GOAL.
Copy out every item below, switching "pixels" to "px" and changing nothing else.

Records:
========

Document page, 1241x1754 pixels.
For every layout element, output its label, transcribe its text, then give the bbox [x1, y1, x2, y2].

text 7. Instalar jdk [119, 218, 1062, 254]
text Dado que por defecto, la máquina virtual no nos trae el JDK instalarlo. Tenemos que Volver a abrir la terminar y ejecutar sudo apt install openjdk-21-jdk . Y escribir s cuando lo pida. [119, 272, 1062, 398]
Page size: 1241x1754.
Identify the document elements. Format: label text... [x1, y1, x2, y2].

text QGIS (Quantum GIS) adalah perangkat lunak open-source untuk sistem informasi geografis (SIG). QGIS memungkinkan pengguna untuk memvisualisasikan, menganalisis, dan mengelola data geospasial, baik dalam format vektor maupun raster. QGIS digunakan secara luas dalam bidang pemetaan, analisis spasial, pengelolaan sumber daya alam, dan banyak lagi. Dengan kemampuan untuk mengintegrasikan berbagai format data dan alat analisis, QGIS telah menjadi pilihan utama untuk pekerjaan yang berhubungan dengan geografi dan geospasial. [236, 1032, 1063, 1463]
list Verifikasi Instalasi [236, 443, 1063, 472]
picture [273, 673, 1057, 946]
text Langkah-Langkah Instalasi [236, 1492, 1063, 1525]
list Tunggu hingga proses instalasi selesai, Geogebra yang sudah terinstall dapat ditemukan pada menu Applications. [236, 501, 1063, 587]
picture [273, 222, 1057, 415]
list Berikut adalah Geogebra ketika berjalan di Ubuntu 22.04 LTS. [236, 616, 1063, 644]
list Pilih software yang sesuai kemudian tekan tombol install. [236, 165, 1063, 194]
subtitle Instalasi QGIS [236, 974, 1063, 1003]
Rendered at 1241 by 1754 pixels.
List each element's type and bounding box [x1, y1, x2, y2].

========

WRITTEN RESPONSE.
Document page, 1241x1754 px.
For every layout element, output its label, transcribe its text, then give the bbox [x1, y1, x2, y2].

text 7. Instalar jdk [119, 218, 1062, 254]
text Dado que por defecto, la máquina virtual no nos trae el JDK instalarlo. Tenemos que Volver a abrir la terminar y ejecutar sudo apt install openjdk-21-jdk . Y escribir s cuando lo pida. [119, 272, 1062, 398]
Page size: 1241x1754.
Identify the document elements. Format: label text... [x1, y1, x2, y2].

text QGIS (Quantum GIS) adalah perangkat lunak open-source untuk sistem informasi geografis (SIG). QGIS memungkinkan pengguna untuk memvisualisasikan, menganalisis, dan mengelola data geospasial, baik dalam format vektor maupun raster. QGIS digunakan secara luas dalam bidang pemetaan, analisis spasial, pengelolaan sumber daya alam, dan banyak lagi. Dengan kemampuan untuk mengintegrasikan berbagai format data dan alat analisis, QGIS telah menjadi pilihan utama untuk pekerjaan yang berhubungan dengan geografi dan geospasial. [236, 1032, 1063, 1463]
list Verifikasi Instalasi [236, 443, 1063, 472]
picture [273, 673, 1057, 946]
text Langkah-Langkah Instalasi [236, 1492, 1063, 1525]
list Tunggu hingga proses instalasi selesai, Geogebra yang sudah terinstall dapat ditemukan pada menu Applications. [236, 501, 1063, 587]
picture [273, 222, 1057, 415]
list Berikut adalah Geogebra ketika berjalan di Ubuntu 22.04 LTS. [236, 616, 1063, 644]
list Pilih software yang sesuai kemudian tekan tombol install. [236, 165, 1063, 194]
subtitle Instalasi QGIS [236, 974, 1063, 1003]
Rendered at 1241 by 1754 px.
List each element's type and bounding box [x1, y1, x2, y2].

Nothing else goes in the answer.